The initial reaction of Taoiseach Brian Cowen and Minister for Finance Brian Lenihan to the top-up did nothing to help. Instead of expressing righteous indignation, as they were perfectly entitled to do given the amount of public money involved in rescuing the bank, they focused on the legal entitlement of the bank to pay the pension top-up.

Minister for Social Protection Éamon Ó Cuív showed a far better grasp of the political and moral imperative of the case by last weekend calling on Richie Boucher to “voluntarily forgo” his pension top-up.

After days of pressure from Opposition and trade union leaders, the Taoiseach finally made a guarded comment suggesting the top-up was a bad idea and Boucher took the hint.

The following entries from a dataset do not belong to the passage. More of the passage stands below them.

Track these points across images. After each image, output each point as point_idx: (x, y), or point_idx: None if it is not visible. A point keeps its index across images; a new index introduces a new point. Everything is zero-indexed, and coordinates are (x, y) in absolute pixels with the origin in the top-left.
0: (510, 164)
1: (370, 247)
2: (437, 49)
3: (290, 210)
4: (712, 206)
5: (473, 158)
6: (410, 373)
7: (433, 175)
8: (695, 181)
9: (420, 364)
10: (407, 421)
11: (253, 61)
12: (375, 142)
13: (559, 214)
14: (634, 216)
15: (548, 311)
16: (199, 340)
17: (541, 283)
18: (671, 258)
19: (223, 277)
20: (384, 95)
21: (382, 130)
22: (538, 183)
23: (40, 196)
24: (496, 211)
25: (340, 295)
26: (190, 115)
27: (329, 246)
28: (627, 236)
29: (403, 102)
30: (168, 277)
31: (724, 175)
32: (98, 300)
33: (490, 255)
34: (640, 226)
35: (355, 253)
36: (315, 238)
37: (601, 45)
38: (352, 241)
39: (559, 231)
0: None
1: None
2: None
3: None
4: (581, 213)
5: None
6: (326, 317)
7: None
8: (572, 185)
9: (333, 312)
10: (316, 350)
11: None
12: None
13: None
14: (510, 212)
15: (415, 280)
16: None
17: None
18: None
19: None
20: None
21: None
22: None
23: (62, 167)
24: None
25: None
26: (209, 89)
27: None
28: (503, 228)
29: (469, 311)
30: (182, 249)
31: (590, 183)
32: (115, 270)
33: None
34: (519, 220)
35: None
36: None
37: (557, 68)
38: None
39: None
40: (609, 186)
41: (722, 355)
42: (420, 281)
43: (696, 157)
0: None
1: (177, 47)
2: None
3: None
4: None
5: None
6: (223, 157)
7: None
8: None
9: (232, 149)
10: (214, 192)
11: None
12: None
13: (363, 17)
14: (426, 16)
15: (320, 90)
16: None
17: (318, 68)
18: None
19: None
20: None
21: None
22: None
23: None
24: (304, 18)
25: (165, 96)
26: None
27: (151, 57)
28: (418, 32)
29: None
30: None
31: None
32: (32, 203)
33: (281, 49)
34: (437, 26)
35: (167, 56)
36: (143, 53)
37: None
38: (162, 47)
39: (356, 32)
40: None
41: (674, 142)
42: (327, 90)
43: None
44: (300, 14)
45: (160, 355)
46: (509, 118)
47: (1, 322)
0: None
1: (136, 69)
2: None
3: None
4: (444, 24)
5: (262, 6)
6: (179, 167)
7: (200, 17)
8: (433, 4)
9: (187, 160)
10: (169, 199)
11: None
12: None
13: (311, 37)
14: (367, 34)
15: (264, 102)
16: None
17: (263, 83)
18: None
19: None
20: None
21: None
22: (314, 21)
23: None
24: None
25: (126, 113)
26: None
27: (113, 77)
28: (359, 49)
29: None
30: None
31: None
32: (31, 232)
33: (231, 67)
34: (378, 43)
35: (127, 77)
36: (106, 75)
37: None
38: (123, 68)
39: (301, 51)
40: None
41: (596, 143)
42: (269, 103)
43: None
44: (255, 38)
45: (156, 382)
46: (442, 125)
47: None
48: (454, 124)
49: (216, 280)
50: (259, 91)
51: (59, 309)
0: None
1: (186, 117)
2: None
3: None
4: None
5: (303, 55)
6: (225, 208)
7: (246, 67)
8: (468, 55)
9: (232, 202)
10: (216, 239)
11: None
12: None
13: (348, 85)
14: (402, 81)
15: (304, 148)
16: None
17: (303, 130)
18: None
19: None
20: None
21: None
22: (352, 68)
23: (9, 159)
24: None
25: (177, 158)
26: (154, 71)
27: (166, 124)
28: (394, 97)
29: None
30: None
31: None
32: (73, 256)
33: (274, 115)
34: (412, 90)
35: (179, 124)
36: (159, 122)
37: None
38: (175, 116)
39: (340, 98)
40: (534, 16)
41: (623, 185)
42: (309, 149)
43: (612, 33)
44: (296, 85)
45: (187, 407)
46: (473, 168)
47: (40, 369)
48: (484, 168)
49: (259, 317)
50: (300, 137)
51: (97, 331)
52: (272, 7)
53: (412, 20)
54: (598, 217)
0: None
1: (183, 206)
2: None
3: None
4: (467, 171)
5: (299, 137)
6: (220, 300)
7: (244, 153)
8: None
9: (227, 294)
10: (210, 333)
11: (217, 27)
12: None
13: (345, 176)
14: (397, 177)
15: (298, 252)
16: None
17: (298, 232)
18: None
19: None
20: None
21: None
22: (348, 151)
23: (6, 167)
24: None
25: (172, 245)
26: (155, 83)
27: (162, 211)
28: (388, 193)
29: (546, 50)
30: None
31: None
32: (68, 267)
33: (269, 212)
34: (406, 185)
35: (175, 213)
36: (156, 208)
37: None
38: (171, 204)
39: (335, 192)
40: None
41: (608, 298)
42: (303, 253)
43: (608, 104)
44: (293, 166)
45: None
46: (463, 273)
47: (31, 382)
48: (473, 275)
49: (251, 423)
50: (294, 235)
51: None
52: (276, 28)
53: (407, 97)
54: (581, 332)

It is not just those in charge of Bank of Ireland who are out of touch.
Most of the people at the highest levels in the financial institutions who came close to crashing the banking system are still in place at board or senior executive level and drawing massive salaries. Former Fine Gael leader Michael Noonan hit the nail on the head during the Dáil debate on the Central Bank Bill this week when he said that while the Government had done its job in appointing a new Governor and a new regulator, the banks had not done their job.

“The Government has not done its job in respect of the banks because to get a fresh start, we need a clean sweep of everybody who was tainted by the culture. There are many people still in situ who were tainted by the culture and they will revert to type within a year or two years when things settle down . . . It is time for a clean cut.”

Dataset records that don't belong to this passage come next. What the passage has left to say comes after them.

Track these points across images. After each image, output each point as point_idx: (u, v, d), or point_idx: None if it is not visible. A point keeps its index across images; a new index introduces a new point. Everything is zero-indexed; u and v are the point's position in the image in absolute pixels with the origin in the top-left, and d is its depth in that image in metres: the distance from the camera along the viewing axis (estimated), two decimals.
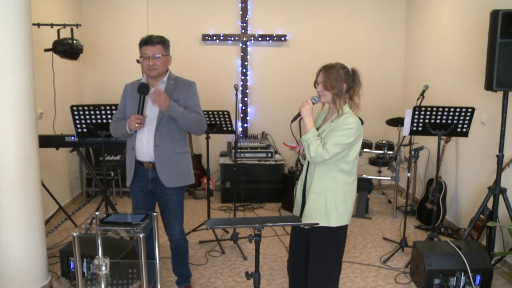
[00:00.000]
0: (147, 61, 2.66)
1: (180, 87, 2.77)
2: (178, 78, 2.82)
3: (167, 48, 2.74)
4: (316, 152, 2.22)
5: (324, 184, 2.32)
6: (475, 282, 3.00)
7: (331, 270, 2.43)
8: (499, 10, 2.93)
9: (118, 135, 2.86)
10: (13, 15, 2.66)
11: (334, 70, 2.29)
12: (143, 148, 2.73)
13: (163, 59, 2.69)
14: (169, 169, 2.74)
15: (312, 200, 2.35)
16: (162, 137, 2.70)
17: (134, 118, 2.63)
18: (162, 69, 2.71)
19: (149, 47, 2.65)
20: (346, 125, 2.24)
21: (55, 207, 4.12)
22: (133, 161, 2.79)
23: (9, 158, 2.73)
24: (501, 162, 3.21)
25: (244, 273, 3.10)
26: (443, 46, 4.65)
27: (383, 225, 4.55)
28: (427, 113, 3.46)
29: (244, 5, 5.54)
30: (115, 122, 2.86)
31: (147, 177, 2.80)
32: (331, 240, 2.38)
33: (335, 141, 2.23)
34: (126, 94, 2.85)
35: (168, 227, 2.89)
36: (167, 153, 2.72)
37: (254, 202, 5.20)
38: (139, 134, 2.74)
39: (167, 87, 2.75)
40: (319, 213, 2.33)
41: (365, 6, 5.68)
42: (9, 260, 2.81)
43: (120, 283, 2.36)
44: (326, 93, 2.31)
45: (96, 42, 5.41)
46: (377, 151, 4.90)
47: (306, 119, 2.32)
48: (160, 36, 2.70)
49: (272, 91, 5.72)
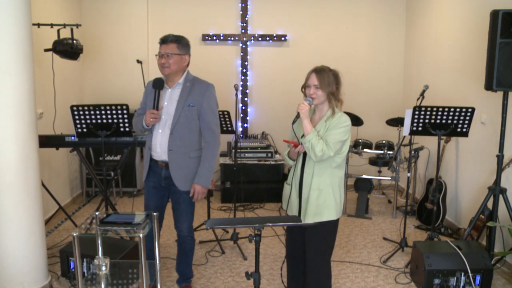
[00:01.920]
0: (160, 59, 2.69)
1: (196, 91, 2.76)
2: (196, 80, 2.82)
3: (182, 48, 2.73)
4: (322, 151, 2.33)
5: (326, 180, 2.44)
6: (475, 282, 3.00)
7: (327, 265, 2.56)
8: (499, 10, 2.93)
9: (138, 129, 2.91)
10: (13, 15, 2.66)
11: (325, 73, 2.41)
12: (156, 149, 2.80)
13: (175, 58, 2.69)
14: (182, 172, 2.77)
15: (315, 196, 2.43)
16: (176, 141, 2.73)
17: (149, 113, 2.69)
18: (175, 68, 2.71)
19: (164, 45, 2.70)
20: (342, 123, 2.39)
21: (55, 207, 4.12)
22: (148, 158, 2.86)
23: (9, 158, 2.73)
24: (501, 162, 3.22)
25: (244, 273, 3.11)
26: (443, 46, 4.65)
27: (383, 225, 4.55)
28: (427, 113, 3.46)
29: (244, 5, 5.54)
30: (136, 117, 2.91)
31: (160, 174, 2.86)
32: (330, 234, 2.51)
33: (336, 138, 2.36)
34: (147, 91, 2.88)
35: (177, 222, 2.94)
36: (181, 158, 2.76)
37: (254, 202, 5.20)
38: (155, 134, 2.80)
39: (182, 89, 2.76)
40: (325, 208, 2.43)
41: (365, 6, 5.68)
42: (9, 260, 2.81)
43: (120, 283, 2.36)
44: (320, 94, 2.41)
45: (96, 42, 5.41)
46: (377, 151, 4.89)
47: (305, 120, 2.41)
48: (177, 36, 2.72)
49: (272, 91, 5.72)
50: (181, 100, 2.73)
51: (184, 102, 2.72)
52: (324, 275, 2.54)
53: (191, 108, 2.73)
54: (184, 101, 2.72)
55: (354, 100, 5.37)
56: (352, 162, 5.30)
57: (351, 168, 5.31)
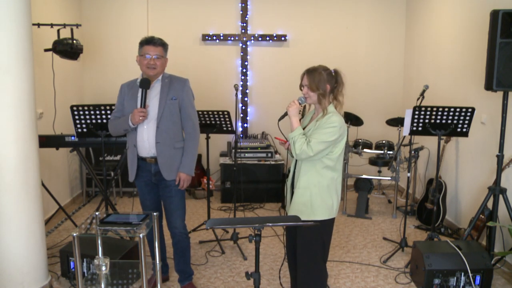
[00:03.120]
0: (148, 60, 2.79)
1: (175, 85, 2.90)
2: (172, 76, 2.96)
3: (166, 51, 2.91)
4: (301, 149, 2.35)
5: (310, 179, 2.44)
6: (475, 282, 3.00)
7: (318, 264, 2.53)
8: (499, 10, 2.93)
9: (118, 132, 2.97)
10: (13, 15, 2.66)
11: (317, 73, 2.42)
12: (144, 145, 2.87)
13: (162, 61, 2.85)
14: (169, 163, 2.88)
15: (298, 194, 2.46)
16: (162, 134, 2.84)
17: (138, 112, 2.76)
18: (161, 69, 2.87)
19: (152, 47, 2.80)
20: (330, 124, 2.37)
21: (55, 207, 4.12)
22: (135, 157, 2.92)
23: (9, 158, 2.73)
24: (501, 162, 3.21)
25: (244, 273, 3.11)
26: (443, 46, 4.65)
27: (383, 225, 4.55)
28: (427, 113, 3.46)
29: (244, 5, 5.54)
30: (114, 120, 2.96)
31: (150, 171, 2.92)
32: (318, 234, 2.48)
33: (319, 138, 2.35)
34: (123, 94, 2.96)
35: (170, 219, 2.97)
36: (167, 149, 2.87)
37: (254, 202, 5.20)
38: (140, 131, 2.87)
39: (162, 85, 2.89)
40: (304, 206, 2.44)
41: (365, 6, 5.68)
42: (9, 260, 2.81)
43: (120, 283, 2.36)
44: (311, 94, 2.44)
45: (96, 42, 5.41)
46: (377, 151, 4.89)
47: (292, 118, 2.47)
48: (162, 39, 2.87)
49: (272, 91, 5.72)
50: (163, 94, 2.86)
51: (166, 96, 2.85)
52: (313, 275, 2.52)
53: (173, 102, 2.86)
54: (166, 95, 2.85)
55: (354, 100, 5.37)
56: (352, 162, 5.31)
57: (351, 168, 5.31)
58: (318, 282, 2.53)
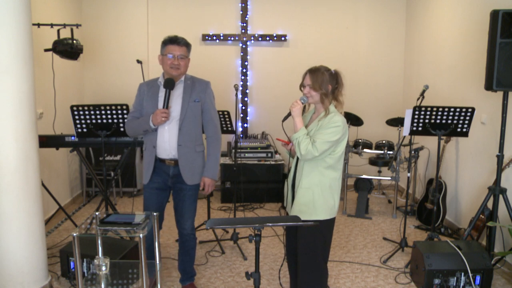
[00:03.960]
0: (172, 60, 2.72)
1: (198, 87, 2.86)
2: (194, 78, 2.91)
3: (189, 51, 2.84)
4: (306, 150, 2.35)
5: (312, 179, 2.44)
6: (475, 282, 3.00)
7: (319, 263, 2.52)
8: (499, 10, 2.93)
9: (137, 133, 2.92)
10: (13, 15, 2.66)
11: (319, 73, 2.42)
12: (165, 147, 2.80)
13: (186, 61, 2.80)
14: (190, 167, 2.83)
15: (300, 194, 2.46)
16: (184, 136, 2.79)
17: (160, 112, 2.69)
18: (184, 70, 2.81)
19: (176, 46, 2.74)
20: (333, 123, 2.37)
21: (55, 207, 4.12)
22: (153, 158, 2.84)
23: (9, 158, 2.73)
24: (501, 162, 3.22)
25: (244, 273, 3.11)
26: (443, 46, 4.65)
27: (383, 225, 4.55)
28: (427, 113, 3.46)
29: (244, 5, 5.54)
30: (133, 120, 2.89)
31: (167, 173, 2.86)
32: (319, 234, 2.47)
33: (323, 138, 2.35)
34: (142, 93, 2.89)
35: (181, 220, 2.94)
36: (189, 152, 2.82)
37: (254, 202, 5.20)
38: (160, 132, 2.80)
39: (185, 86, 2.84)
40: (307, 207, 2.44)
41: (365, 6, 5.68)
42: (9, 260, 2.81)
43: (120, 283, 2.36)
44: (313, 94, 2.44)
45: (96, 42, 5.41)
46: (377, 151, 4.89)
47: (296, 118, 2.46)
48: (185, 39, 2.81)
49: (272, 91, 5.72)
50: (185, 96, 2.80)
51: (189, 98, 2.80)
52: (314, 275, 2.51)
53: (196, 104, 2.81)
54: (189, 97, 2.80)
55: (354, 100, 5.37)
56: (352, 162, 5.31)
57: (351, 168, 5.32)
58: (319, 282, 2.53)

It is not just bankers who seem impervious to taking the responsibility that is supposed to go with their enormous salaries. Recent events at the Moriarty tribunal have badly damaged the credibility of a body that has been sitting for 13 years at enormous expense, with its senior lawyers being paid close to €1 million a year. Will anybody be called to account for the serious errors made by the tribunal?

The problem with the professional elite escaping responsibility for its mistakes, with its excessive salaries intact, is that it is capable of putting a huge dent in the spirit of social solidarity so badly needed if the country is to work its way out of present difficulties.

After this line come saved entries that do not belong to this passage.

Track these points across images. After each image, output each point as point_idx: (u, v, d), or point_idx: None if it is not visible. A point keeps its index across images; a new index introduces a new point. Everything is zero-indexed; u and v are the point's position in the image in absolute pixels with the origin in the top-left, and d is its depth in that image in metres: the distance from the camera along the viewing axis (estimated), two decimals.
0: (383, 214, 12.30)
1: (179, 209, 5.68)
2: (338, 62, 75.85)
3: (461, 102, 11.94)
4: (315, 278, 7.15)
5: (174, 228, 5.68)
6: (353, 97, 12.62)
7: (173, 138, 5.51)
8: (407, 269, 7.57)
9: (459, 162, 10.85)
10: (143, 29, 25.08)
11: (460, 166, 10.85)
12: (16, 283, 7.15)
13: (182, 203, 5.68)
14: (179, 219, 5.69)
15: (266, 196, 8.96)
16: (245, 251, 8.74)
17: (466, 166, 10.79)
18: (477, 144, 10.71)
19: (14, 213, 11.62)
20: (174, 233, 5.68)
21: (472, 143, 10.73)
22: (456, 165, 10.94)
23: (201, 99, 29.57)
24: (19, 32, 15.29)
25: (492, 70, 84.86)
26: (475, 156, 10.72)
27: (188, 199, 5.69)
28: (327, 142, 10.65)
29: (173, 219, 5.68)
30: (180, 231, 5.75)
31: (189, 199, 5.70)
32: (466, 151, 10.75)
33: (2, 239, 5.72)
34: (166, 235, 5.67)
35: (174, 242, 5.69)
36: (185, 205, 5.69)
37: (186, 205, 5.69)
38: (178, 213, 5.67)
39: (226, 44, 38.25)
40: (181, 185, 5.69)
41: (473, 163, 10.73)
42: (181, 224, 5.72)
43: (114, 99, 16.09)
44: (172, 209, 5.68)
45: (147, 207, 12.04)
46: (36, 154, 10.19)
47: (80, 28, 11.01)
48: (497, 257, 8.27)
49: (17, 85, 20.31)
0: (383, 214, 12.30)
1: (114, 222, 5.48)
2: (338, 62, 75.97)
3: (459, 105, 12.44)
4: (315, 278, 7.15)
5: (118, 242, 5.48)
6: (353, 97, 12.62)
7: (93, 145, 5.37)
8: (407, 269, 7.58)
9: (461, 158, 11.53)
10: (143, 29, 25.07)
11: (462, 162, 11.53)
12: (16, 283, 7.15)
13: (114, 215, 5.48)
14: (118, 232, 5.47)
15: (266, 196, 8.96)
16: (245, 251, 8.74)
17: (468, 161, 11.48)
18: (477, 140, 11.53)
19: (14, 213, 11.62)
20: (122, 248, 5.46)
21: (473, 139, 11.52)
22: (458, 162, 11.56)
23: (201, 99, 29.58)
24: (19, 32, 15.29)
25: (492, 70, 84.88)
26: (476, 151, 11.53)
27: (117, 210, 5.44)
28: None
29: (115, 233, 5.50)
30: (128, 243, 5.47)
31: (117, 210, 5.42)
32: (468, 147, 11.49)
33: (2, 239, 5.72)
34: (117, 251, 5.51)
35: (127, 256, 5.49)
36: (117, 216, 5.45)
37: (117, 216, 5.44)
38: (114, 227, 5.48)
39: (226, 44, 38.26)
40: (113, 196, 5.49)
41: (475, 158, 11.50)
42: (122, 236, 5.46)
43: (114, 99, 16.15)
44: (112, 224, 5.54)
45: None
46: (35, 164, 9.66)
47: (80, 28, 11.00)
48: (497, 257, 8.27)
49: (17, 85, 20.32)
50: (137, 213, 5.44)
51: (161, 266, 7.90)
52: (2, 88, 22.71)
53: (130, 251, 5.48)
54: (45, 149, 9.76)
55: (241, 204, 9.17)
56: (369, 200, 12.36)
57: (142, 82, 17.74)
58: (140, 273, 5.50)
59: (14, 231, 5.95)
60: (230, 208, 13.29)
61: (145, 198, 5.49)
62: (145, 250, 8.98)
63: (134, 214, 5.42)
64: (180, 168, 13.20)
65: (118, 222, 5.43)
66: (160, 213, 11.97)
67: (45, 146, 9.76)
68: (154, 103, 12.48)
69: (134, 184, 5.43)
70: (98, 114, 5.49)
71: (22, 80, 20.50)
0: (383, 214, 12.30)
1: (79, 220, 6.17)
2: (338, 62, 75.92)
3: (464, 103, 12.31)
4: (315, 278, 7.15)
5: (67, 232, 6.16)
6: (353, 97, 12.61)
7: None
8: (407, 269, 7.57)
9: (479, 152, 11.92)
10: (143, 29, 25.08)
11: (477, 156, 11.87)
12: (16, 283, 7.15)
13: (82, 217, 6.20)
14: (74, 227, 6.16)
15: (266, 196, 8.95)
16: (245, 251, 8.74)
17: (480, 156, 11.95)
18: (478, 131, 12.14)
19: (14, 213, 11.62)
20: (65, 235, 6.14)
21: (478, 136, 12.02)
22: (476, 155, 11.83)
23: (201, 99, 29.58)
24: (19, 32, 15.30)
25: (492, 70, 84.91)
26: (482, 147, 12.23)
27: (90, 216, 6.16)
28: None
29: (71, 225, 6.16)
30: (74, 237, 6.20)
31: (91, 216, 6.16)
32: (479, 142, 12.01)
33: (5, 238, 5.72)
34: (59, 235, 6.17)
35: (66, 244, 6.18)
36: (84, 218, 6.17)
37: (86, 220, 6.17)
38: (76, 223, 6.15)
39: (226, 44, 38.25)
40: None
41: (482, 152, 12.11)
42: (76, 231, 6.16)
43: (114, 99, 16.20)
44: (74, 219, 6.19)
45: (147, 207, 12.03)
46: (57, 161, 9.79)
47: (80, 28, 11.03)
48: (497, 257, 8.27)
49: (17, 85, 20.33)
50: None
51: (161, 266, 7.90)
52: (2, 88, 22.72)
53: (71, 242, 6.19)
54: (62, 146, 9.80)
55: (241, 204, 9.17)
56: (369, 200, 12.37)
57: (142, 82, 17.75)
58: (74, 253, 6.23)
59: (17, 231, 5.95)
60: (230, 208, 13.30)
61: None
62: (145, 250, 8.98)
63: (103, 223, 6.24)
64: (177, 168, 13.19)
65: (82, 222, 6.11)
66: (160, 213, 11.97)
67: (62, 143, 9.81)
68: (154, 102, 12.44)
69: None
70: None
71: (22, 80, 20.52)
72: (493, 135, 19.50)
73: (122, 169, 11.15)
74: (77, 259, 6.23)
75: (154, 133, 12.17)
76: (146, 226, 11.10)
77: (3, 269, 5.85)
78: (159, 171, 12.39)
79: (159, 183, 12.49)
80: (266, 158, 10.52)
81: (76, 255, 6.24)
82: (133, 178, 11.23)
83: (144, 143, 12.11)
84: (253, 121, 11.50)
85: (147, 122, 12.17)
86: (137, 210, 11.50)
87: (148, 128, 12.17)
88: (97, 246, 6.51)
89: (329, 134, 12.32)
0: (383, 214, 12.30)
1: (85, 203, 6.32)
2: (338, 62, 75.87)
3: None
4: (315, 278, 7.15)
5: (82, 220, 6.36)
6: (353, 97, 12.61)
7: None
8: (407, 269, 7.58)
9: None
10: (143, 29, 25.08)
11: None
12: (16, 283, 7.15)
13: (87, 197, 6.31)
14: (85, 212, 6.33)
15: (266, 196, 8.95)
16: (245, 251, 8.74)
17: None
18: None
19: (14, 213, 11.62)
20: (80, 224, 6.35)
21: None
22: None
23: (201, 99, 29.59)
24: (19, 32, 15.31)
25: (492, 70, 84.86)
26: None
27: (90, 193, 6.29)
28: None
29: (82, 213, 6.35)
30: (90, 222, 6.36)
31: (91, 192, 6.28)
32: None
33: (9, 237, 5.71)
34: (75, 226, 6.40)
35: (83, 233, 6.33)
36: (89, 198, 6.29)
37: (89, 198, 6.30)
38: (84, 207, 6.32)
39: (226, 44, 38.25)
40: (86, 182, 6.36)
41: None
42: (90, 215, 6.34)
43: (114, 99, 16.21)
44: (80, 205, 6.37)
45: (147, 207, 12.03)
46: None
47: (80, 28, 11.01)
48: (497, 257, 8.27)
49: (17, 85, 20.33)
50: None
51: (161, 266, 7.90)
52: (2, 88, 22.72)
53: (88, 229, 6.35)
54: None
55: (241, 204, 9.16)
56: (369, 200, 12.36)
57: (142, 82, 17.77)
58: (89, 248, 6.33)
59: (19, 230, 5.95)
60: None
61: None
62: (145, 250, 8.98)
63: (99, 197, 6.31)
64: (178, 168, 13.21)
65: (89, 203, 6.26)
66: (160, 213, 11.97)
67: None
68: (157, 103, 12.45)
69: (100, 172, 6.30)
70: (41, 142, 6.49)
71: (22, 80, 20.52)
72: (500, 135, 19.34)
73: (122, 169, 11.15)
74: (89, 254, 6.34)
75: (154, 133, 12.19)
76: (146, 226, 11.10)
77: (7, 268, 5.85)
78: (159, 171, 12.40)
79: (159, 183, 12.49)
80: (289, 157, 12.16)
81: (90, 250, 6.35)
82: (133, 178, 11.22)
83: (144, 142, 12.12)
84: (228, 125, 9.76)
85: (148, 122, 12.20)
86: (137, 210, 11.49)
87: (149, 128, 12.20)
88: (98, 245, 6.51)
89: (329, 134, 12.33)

The disconnection that exists between the rich and the rest of society is mirrored to some extent by the disconnection between public sector workers who have secure jobs and generous pensions and private sector workers who don’t.

However, the Government’s effort to persuade public service workers of the need to accept reform are undermined by the spectacle of wealthy bankers, lawyers and other professionals, on far higher incomes, continuing to feather their own nests without a thought for the public purse.

There is also huge and justified public resentment at the politicians who got us into the mess. The biggest problem facing the Fianna Fáil-led Government is that because of its past action, or inaction, it lacks the moral authority to persuade people it is doing the right thing. It is important, though, not to lose sight of the fact that the country can be dragged out of its difficulties through a concerted effort by Government, supported by all segments of society.

The many prophets of doom often don’t understand basic economic facts but the danger is that they could undermine the national will to deal with the problem in a resolute but fair fashion. The most urgent task is to restore the public finances to a healthy state. While the money poured into Anglo Irish Bank has added to the difficulties, it has not undermined the capacity of the country to deal with them.

As long as the Government continues to focus on getting the public finances in order and takes whatever decisions in terms of cutting spending or raising taxes that are necessary to reduce the deficit there is no reason to give in to counsels of despair.

The Greek debacle shows what will happen if we don’t face up to reality.
The banking controversy of the past week could do serious damage if its saps the will of those involved at various levels in trying to get the public finances under control.